PASSAGE:

· · · · ·

Island Justice. Watching me from behind the glass doors of a floor-to-ceiling cabinet in the place I was staying for a horse-sitting job. I opened the door and grabbed the paperback book off its shelf. I didn't recognize the author's name; Elizabeth Winthrop, says the back-cover bio, writes primarily short fiction and children's books, has received awards and accolades for her work, and is the daughter of the late Stewart Alsop (which would make her the niece of the late Joe Alsop, whose conservatism made me froth at the mouth 30 years ago but would seem tame and even rational today). The blurb at the top of the front cover alluded to "the reclusive but richly dramatic life of islanders" and added: "Both the romance and the reality of island living are here, with all the pleasure and suspense of a fast-moving, captivating, can't-put-it-down story." The blurber was Katharine Graham, the late publisher of the Washington Post -- and a conspicuous summer resident of Martha's Vineyard.

The back-cover blurbs whistled the same tune, and an inside-the-front-cover blurb referred to an "unnamed New England island." OK, I was hooked. I took the book home. I read it. What the blurbs promise the novel pretty much delivers: a "highly readable" story about interesting people confronting believable problems in an intriguing place. What it doesn't offer is much insight into the workings of a year-round community in a place economically dominated by summer people and a summer economy. I read Island Justice (Morrow, 1998) with my mind in split-screen mode: the top-screen reader enjoyed the book, while the bottom-screen reviewer-critic tried to figure out why this feels like a summer person's book.

The unnamed island isn't Martha's Vineyard. It's a lot smaller, smaller than Nantucket even. It feels more family-island size, like Naushon -- but in that case how does it support a school and how the hell do they get the ferry company to run so many boats to/from in the off-season?? The economic underpinnings of this unnamed island are pretty sketchy. How do year-rounders support themselves? A few are in the building trades, a few work odd jobs, a few work at the post office, and some of them teach -- all this is believable, but where are the waiters and and housecleaners and souvenir-shop cashiers, and what do they do in the winter? No one in Island Justice moves twice a year, or refers to having done it in the past. Housing, it seems, is not a problem.

· · · · ·

MATERIAL:
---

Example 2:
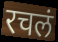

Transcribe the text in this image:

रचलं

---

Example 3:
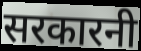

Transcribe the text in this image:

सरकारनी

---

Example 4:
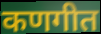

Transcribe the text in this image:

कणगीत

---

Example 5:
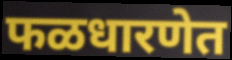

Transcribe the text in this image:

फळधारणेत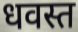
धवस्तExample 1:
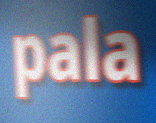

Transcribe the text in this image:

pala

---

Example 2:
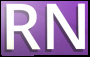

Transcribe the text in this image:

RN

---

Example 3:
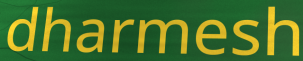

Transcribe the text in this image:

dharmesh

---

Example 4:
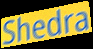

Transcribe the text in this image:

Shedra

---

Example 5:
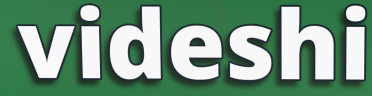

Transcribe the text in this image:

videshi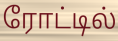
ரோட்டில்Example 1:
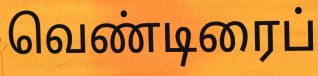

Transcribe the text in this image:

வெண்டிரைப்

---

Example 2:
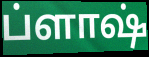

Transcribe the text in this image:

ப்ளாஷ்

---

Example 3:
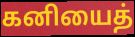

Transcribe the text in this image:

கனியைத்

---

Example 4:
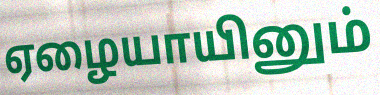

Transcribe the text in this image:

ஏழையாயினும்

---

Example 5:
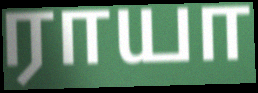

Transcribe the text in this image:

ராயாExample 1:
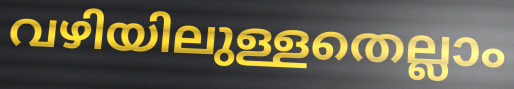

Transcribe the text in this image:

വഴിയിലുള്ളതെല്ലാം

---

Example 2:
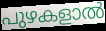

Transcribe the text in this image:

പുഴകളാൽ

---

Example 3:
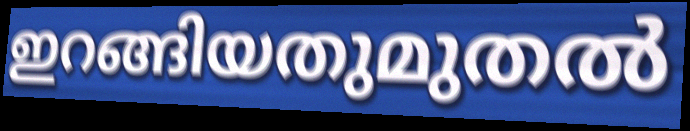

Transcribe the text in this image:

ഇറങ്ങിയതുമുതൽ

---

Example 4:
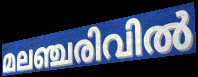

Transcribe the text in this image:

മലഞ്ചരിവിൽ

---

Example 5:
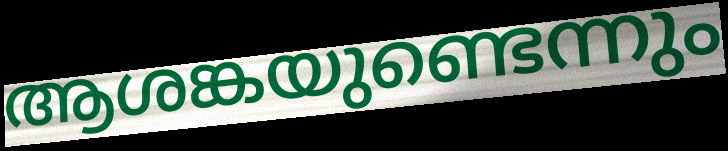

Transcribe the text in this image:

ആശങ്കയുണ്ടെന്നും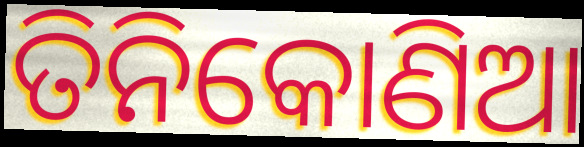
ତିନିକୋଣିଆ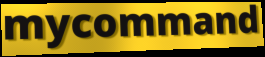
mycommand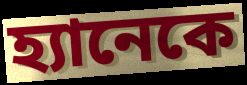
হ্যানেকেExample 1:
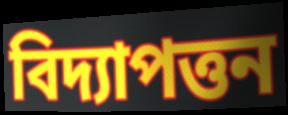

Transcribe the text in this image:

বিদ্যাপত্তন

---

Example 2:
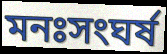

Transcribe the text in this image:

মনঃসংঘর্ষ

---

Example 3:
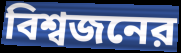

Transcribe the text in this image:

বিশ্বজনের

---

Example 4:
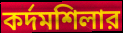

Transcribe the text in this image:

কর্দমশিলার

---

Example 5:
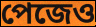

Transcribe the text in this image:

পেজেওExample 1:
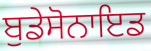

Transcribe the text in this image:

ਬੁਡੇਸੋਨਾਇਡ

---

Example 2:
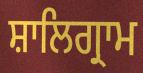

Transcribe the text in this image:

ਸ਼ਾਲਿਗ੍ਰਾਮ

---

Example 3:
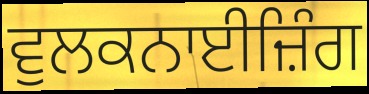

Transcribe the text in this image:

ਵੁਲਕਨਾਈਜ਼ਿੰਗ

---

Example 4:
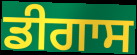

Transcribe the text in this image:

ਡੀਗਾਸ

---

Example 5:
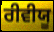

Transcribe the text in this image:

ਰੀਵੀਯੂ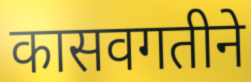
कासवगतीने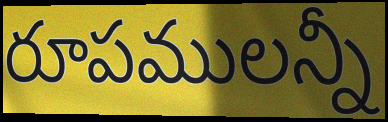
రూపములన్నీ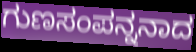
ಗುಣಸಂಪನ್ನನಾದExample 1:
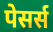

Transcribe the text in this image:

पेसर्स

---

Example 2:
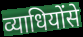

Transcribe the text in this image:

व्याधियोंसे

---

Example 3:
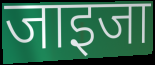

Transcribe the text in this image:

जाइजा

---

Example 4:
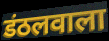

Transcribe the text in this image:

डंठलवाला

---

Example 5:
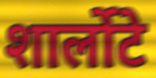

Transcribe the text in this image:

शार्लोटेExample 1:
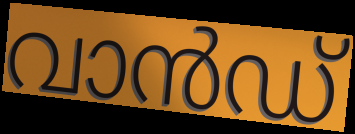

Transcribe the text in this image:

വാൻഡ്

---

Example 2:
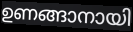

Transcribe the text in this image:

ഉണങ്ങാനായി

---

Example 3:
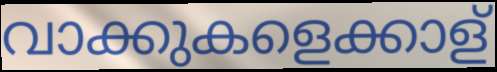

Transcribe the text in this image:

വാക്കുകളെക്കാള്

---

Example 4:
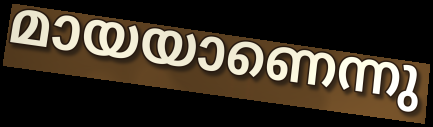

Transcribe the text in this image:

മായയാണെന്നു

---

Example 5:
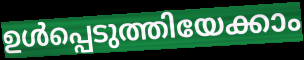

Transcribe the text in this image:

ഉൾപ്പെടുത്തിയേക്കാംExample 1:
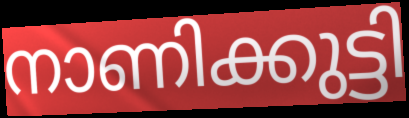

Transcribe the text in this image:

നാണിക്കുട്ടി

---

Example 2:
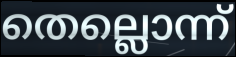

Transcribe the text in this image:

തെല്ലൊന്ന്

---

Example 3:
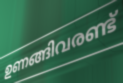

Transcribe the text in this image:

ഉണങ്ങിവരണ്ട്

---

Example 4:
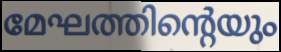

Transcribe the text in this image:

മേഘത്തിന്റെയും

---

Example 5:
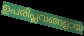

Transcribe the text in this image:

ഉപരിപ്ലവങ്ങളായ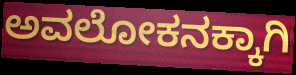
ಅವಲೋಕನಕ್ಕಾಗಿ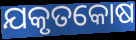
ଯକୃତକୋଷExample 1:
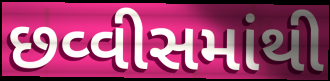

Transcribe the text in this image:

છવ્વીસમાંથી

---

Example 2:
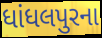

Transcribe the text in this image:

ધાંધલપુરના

· · · · ·

WHAT IS BEING ASKED:
Answer these three questions about the book review, one line each:
(a) Who wrote the blurb at the top of the front cover of the paperback?
(b) Which publisher and year are given for Island Justice?
(c) Which island does the reviewer say the unnamed island is not?

WRITTEN ANSWER:
(a) Katharine Graham, the late publisher of the Washington Post.
(b) Morrow, 1998.
(c) Martha's Vineyard.